Opposition demonstrators Thursday night rejected a call from Egyptian President Mohamed Morsi for a national dialogue after deadly clashes around his palace, demanding the "downfall of the regime" -- the chant that brought down Hosni Mubarak.
Morsi said in a televised speech late Thursday that plans were on track for a referendum on a new constitution on Dec. 15 despite clashes that killed seven people Wednesday night. He proposed a meeting on Saturday with political leaders, "revolutionary youth" and legal figures to discuss the way forward after the vote.
But opposition groups rejected the offer, and fresh demonstrations were called for Friday, Reuters reported.
The April 6 movement, which played a prominent role in igniting the revolt against Mubarak said on its Facebook page that Friday's protests would deliver a "red card" to Morsi, Reuters reported.
Egypt has been plunged into turmoil since Morsi issued a decree on Nov. 22 awarding himself wide powers and shielding his decisions from judicial review.
In his address, the president said: "I call for a full, productive dialogue with all figures and heads of parties, revolutionary youth and senior legal figures to meet this Saturday."
Several thousand opposition protesters near the palace waved their shoes in derision after his speech and shouted "Killer, killer" and "We won't go, he will go" - another of the slogans used against Mubarak during the revolution.
The Cairo headquarters of the Muslim Brotherhood, the movement that propelled Morsi to victory in the June election, was set afire, and other offices of its Freedom and Justice Party were attacked.
“Two hundred thugs went to the headquarters. Security tried to prevent them, but some got through the back door, ransacked it and set it on fire. It is still burning now,” Brotherhood spokesman Mahmud Ghozlan said, according to Al-Arabiya.
Reporters at the scene said there were fierce clashes between the protesters and police, who fired tear gas.
Morsi said his entire decree would lapse after the constitutional referendum, regardless of its result. He also promised that a new constituent assembly would be formed to redraft the constitution if Egyptians rejected the one written in the past six months.
The Republican Guard, an elite unit whose duties include protecting the presidential palace, restored peace Thursday after a night of violence outside the palace, ordering rival demonstrators to leave by mid-afternoon, Reuters reported.
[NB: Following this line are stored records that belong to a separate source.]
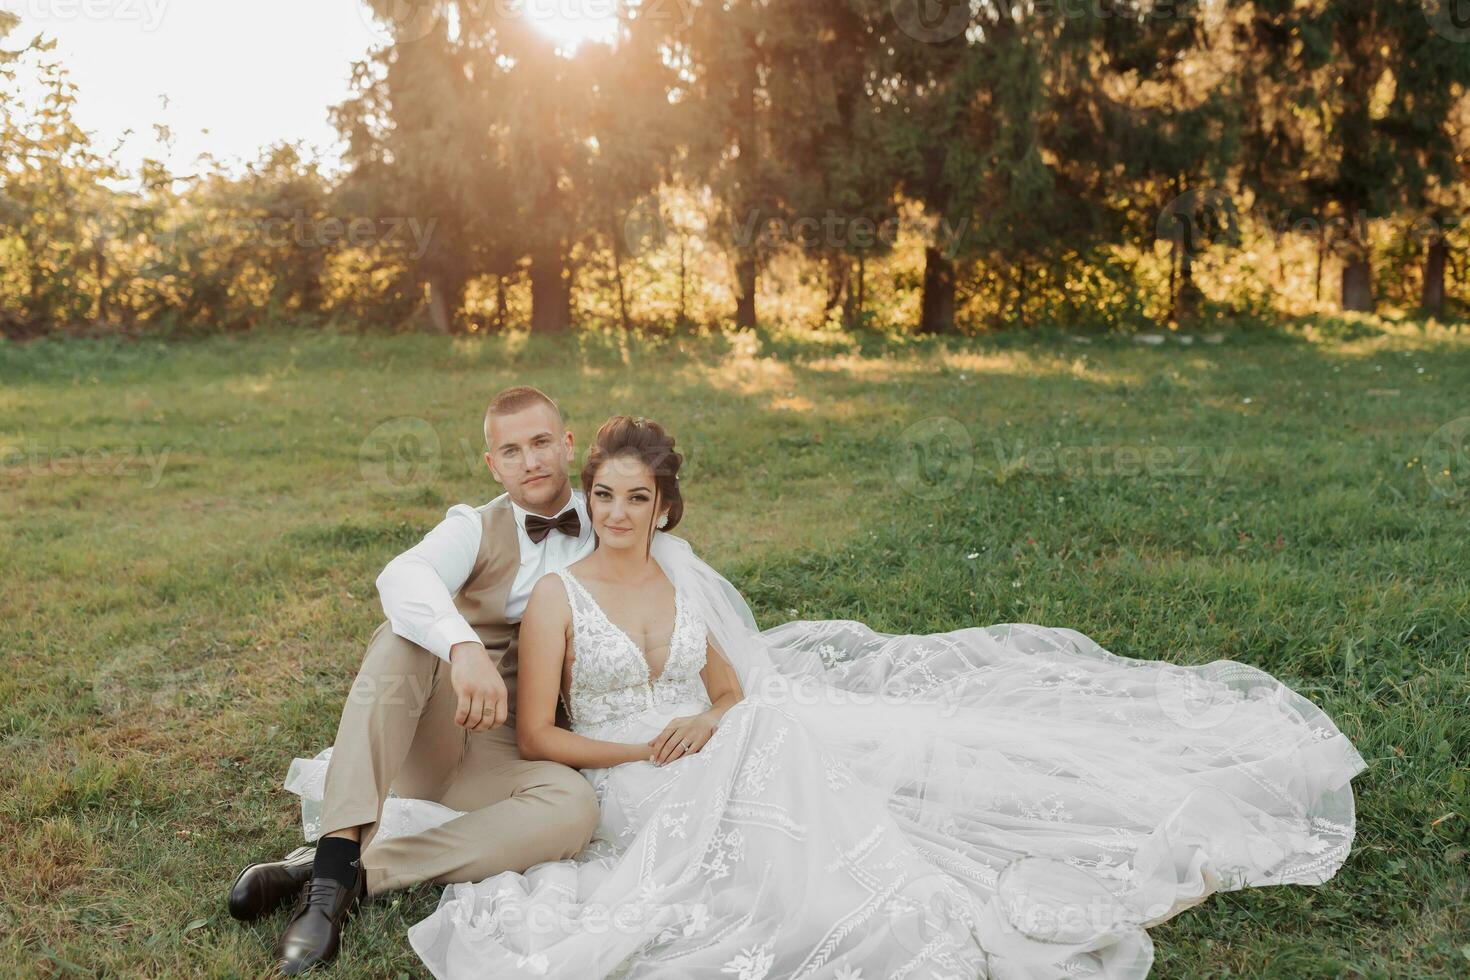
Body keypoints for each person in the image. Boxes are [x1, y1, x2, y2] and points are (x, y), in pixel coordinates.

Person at [287, 414, 1368, 979]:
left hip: (672, 747)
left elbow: (720, 682)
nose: (615, 512)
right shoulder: (549, 584)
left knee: (777, 730)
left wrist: (712, 719)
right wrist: (654, 747)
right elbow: (537, 723)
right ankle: (331, 874)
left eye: (634, 497)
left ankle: (864, 876)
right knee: (730, 819)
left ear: (659, 503)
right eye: (603, 496)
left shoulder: (680, 570)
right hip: (594, 760)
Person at [230, 386, 604, 975]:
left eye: (540, 443)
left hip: (510, 756)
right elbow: (403, 574)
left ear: (567, 443)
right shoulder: (475, 526)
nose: (529, 461)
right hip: (435, 736)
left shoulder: (609, 518)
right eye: (511, 451)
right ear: (492, 463)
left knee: (576, 808)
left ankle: (340, 876)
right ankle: (334, 867)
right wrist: (463, 645)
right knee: (399, 638)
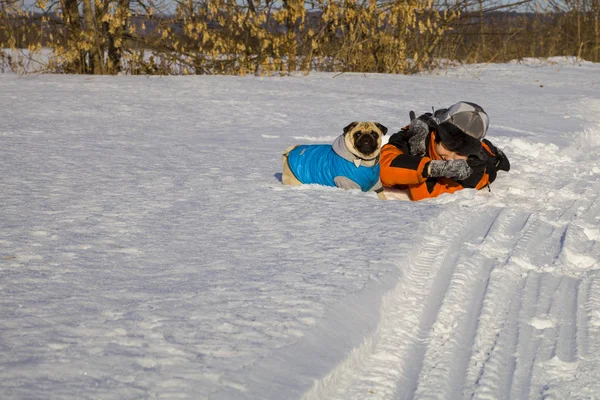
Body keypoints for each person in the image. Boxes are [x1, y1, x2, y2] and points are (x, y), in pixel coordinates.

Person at [379, 101, 510, 201]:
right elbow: (382, 169)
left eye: (460, 153)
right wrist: (433, 168)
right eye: (448, 146)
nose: (450, 158)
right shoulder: (410, 139)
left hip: (487, 159)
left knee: (492, 162)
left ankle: (489, 148)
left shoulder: (474, 165)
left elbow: (433, 194)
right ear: (436, 134)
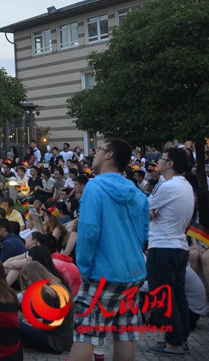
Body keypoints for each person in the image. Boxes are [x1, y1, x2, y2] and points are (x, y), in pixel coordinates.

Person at [70, 138, 148, 361]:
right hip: (133, 272)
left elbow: (88, 231)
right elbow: (144, 234)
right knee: (124, 333)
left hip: (102, 274)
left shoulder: (95, 186)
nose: (94, 153)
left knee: (86, 335)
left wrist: (84, 269)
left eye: (100, 149)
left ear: (109, 155)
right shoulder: (135, 191)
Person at [146, 146, 194, 355]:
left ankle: (173, 342)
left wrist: (150, 211)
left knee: (164, 296)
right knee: (178, 295)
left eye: (162, 158)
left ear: (171, 163)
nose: (159, 161)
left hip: (163, 247)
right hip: (178, 247)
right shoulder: (184, 186)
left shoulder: (168, 186)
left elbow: (144, 207)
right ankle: (181, 338)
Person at [18, 261, 74, 354]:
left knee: (15, 323)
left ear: (34, 277)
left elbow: (50, 328)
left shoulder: (46, 294)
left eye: (27, 281)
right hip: (65, 338)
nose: (27, 285)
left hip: (55, 342)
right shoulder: (57, 286)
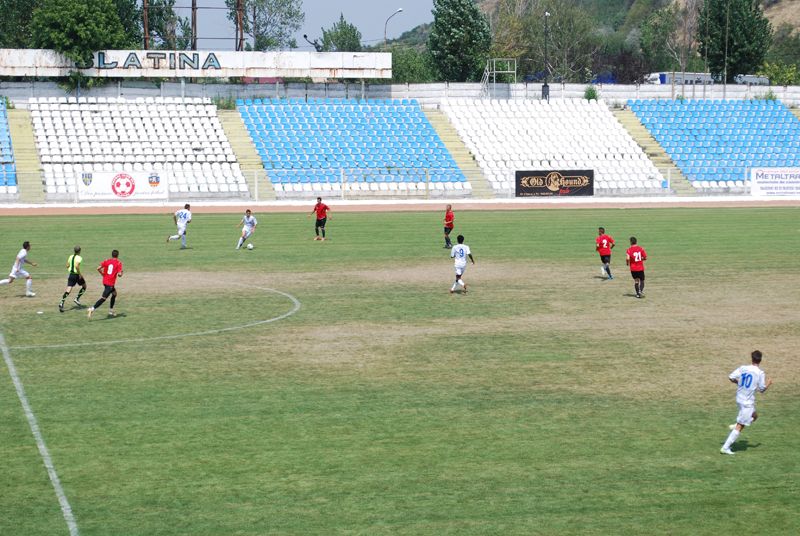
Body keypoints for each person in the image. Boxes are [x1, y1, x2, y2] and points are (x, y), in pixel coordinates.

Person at [720, 350, 773, 455]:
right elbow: (762, 390)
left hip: (739, 398)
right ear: (760, 360)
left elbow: (731, 377)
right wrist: (769, 383)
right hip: (747, 403)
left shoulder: (743, 368)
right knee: (741, 426)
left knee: (755, 415)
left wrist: (738, 382)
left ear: (752, 358)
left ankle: (737, 423)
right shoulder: (760, 373)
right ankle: (725, 448)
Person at [87, 250, 123, 319]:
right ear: (117, 255)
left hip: (105, 281)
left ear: (112, 255)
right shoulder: (118, 263)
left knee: (114, 294)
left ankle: (111, 310)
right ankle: (92, 309)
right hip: (110, 283)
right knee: (103, 298)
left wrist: (103, 274)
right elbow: (120, 275)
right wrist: (122, 273)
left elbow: (98, 268)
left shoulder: (107, 261)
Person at [59, 245, 87, 312]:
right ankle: (77, 299)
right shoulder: (79, 258)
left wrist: (70, 269)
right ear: (79, 251)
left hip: (71, 275)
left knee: (68, 290)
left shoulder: (70, 256)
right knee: (84, 286)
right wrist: (80, 274)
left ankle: (61, 303)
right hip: (77, 275)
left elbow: (67, 265)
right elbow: (77, 266)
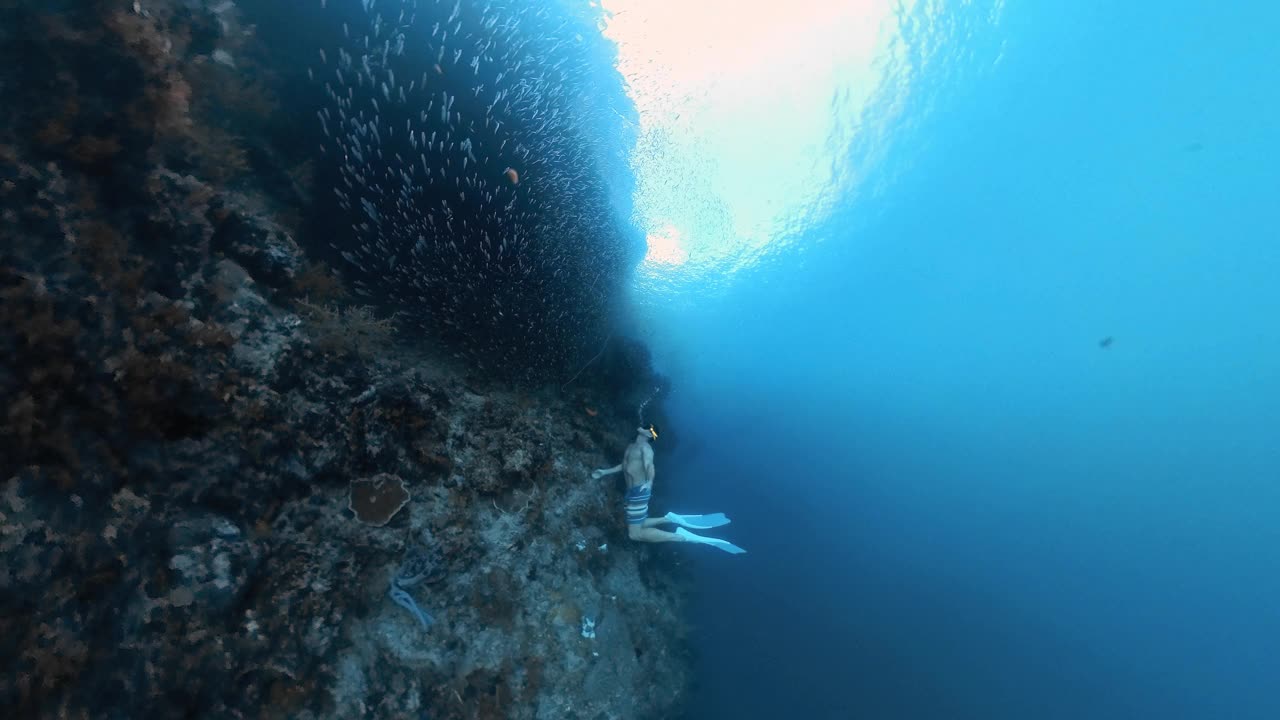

Morsi supporters withdrew, but opposition protesters remained, kept away by a barbed wire barricade guarded by tanks. By evening their numbers had swelled to several thousand.
A total of 154 protesters have been detained after the violent clashes outside the presidential palace in Heliopolis on Wednesday night, leaving five dead and over 1,000 injured, the newspaper Al-Masry al-Youm reported. At least 49 of the detainees were brought to the Heliopolis police station by the Muslim Brotherhood.
Initial reports are that five of the detainees are Brotherhood members while the rest come from the opposition. Two of the detainees have gone on a hunger strike in protest.
Abdallah al-Sennawy, spokesman for the Arab Nasserist Party and editor of its newspaper, told Al-Masry al-Youm: “Morsi’s invitation for dialogue will not be accepted by civil forces. The constitutional declaration is still in place, the referendum will be held as scheduled."
The National Salvation Front, an opposition alliance led by former presidential candidates Mohamed ElBaradei, Hamdeen Sabbahi and Amr Moussa, said in a statement released before the president that it stands by its demands the emergency decree be canceled, the referendum postponed, that Brotherhood activists be investigated for assaults on secular activists, and for massive demonstrations on Friday to voice those demands under the motto “the Red Card."
“We will not attend the Saturday meeting," Abdel Ghaffar Shokr, chairman of the Socialist Popular Alliance Party and a member of the front. “This is a mockery of the demands.”
Morsi also received a phone call from President Barack Obama, who expressed his “deep concern” about the deaths and injuries Wednesday night, the White House said in a statement.
“The president emphasized that all political leaders in Egypt should make clear to their supporters that violence is unacceptable,” the statement said, chastising both sides for failing to urge restraint on their followers.